_DOCUMENT SEGMENT_.
The first checkpoint inhibitor drug approved by the FDA in 2011 as a first-line therapy for metastatic melanoma was ipilimumab, a monoclonal anti-CTLA-4 antibody (Hodi et al. 2010). CTLA-4 is an inhibitory receptor that downregulates the early stages of T cell activation. Ipilimumab has demonstrated significant clinical benefit, with prolongation of overall survival observed in a significant number of patients (Hodi et al. 2010). However, some limitations to anti-CTLA-4 therapy include severe adverse immune-related events as well as a delayed therapeutic response since the clinical benefit of ipilimumab can take several months to manifest (Hodi et al. 2010, Mellman et al. 2011).
Since the approval of ipilumimab, other immune checkpoint inhibitor antibodies have emerged as viable options for treating a number of cancers with a focus on inducing less severe side effects. These antibodies specifically target the PD1/PD-L1(2) axis. PD1 is another inhibitory receptor expressed on antigen-stimulated T cells. Its activation inhibits T cell proliferation, cytokine release and cytotoxicity (Farkona et al. 2016). The ligands for PD1 are PD-L1 and PD-L2, which are expressed within the tumor. In the escape phase of cancer development, PD1/PD-L1(2) signaling is activated, leading to inactivation of the anti-tumor immune response.

_TASK REQUIREMENTS_.
Copy the passage on checkpoint inhibitors between "Since the approval" and "anti-tumor immune response.", inclusive, and swap "cancers" for "malignancies". The data after this point come from a different source.

_INPUT DATA_.
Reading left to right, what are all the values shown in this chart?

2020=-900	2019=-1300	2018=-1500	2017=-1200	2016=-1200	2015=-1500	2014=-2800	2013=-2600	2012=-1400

_TASK RESPONSE_.
Since the approval of ipilumimab, other immune checkpoint inhibitor antibodies have emerged as viable options for treating a number of malignancies with a focus on inducing less severe side effects. These antibodies specifically target the PD1/PD-L1(2) axis. PD1 is another inhibitory receptor expressed on antigen-stimulated T cells. Its activation inhibits T cell proliferation, cytokine release and cytotoxicity (Farkona et al. 2016). The ligands for PD1 are PD-L1 and PD-L2, which are expressed within the tumor. In the escape phase of cancer development, PD1/PD-L1(2) signaling is activated, leading to inactivation of the anti-tumor immune response.